Recoll index format details
A comparison of index formats for recoll 1.17 and omega 1.0.1
Recoll terms are not stemmed before being stored. They are turned to all minuscule letters with no accents. An auxiliary database handles stem expansion. Omega stores both raw terms (with prefix R) and stemmed versions (with prefix Z). The xapian-side of the information here comes from the relevant xapian-omega documentation page.
Special prefixed terms:
A comparison of prefixed term usage between Recoll and omega/xapian.
Pref. | Recoll use | Omega use |
---|---|---|
A | Author | Same |
B | Unused | Reserved |
C | Unused | Reserved |
D | date: modification date of file, like YYYYMMDD | Same |
E | Unused.
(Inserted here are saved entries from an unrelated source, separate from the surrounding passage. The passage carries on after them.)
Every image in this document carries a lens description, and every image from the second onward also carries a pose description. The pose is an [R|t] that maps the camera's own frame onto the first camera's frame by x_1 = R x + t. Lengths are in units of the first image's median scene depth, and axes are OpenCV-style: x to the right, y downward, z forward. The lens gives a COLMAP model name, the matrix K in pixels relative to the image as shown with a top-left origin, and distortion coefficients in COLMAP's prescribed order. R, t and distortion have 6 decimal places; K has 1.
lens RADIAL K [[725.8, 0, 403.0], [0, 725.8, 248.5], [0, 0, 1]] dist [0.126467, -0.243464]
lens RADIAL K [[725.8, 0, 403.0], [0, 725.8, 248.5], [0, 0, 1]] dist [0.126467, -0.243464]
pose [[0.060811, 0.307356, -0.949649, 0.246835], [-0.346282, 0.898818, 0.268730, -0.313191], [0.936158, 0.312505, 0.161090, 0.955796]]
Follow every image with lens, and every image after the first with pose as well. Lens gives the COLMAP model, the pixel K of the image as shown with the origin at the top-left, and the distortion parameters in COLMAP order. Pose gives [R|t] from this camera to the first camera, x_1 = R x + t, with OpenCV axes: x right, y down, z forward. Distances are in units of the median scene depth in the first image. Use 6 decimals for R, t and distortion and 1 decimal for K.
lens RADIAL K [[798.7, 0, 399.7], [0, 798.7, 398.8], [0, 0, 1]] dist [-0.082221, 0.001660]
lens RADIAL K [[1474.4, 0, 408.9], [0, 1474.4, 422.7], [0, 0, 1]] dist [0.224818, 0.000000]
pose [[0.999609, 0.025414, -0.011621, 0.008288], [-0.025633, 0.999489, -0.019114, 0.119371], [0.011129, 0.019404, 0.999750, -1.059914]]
Recoll uses XE | file name extension folded to lowercase |
F | Unused | Reserved |
G | Unused | newGroup / forum name |
H | Unused | host name |
I | Unused | "Can see" |
J | Unused | Reserved |
K | Keyword | Same |
L | Unused | ISO language code |
M | month: YYYYMM | Same |
N | Unused | ISO country code |
O | Unused | Owner |
P | Unused | Path part of URL |
Q | Unique Id. fs backend: trunc-hashed path+ipath Other backends may use a different unique id. | Unique Id |
R | Unused | Raw (unstemmed) term |
S | Subject/title | Same |
T | mime type | Same |
U | Unused | Full Url of indexed document. Truncated/hashed version of URL. Used for duplicate checks. |
V | Unused | "Can't see" |
W | Unused | Owner |
X | Prefix prefix for multichar prefixes | Same |
Y | year YYYY | Same |
Z | Unused | Stemmed term |
XE | File name extension folded as lowercase (omega uses E) | Unused |
XP | Path elements (for phrase-based directory filtering) | Unused |
XSFN | utf8 lowercased/unaccented version of file name. Used for specific file name searches. NOT SPLIT (spaces as normal chars). | None |
XTO | Recipient | None |
XXST | Not really a prefix: start of field marker (for anchored phrase searches) | None |
XXND | Not really a prefix: end of field marker (for anchored phrase searches) | None |
Values
Value slot | Recoll use | Omega use |
---|---|---|
0 | Unused | Unix modification time |
1 | MD5 | Same |
2 | Unused | Size |
10 | Signature: value to be checked for up-to-dateness, ie mtime|size for the fs backend | Unused |
Document data record format
Recoll has the same line based / prefixed data record format as omega (name=value\n). The Omega data below is quite out of date.
Prefix | Recoll use | Omega use |
---|---|---|
url= | Full url. Always file://abspath. The path is not encoded to utf-8, this is the system file name ,usable as an argument to open() | Same |
mtype= | mime type (omega: type) | type= |
fmtime= | file modification date | modtime= |
dmtime= | document modification date | None |
origcharset= | character set the text was converted from | None |
fbytes= | file size in bytes | size= |
dbytes= | document size in bytes | None |
ipath= | internal path for docs in multidoc files | None |
caption= | title of document, utf8 | Same |
keywords= | key words, utf8 | None |
abstract= | document abstract, utf8 | sample= |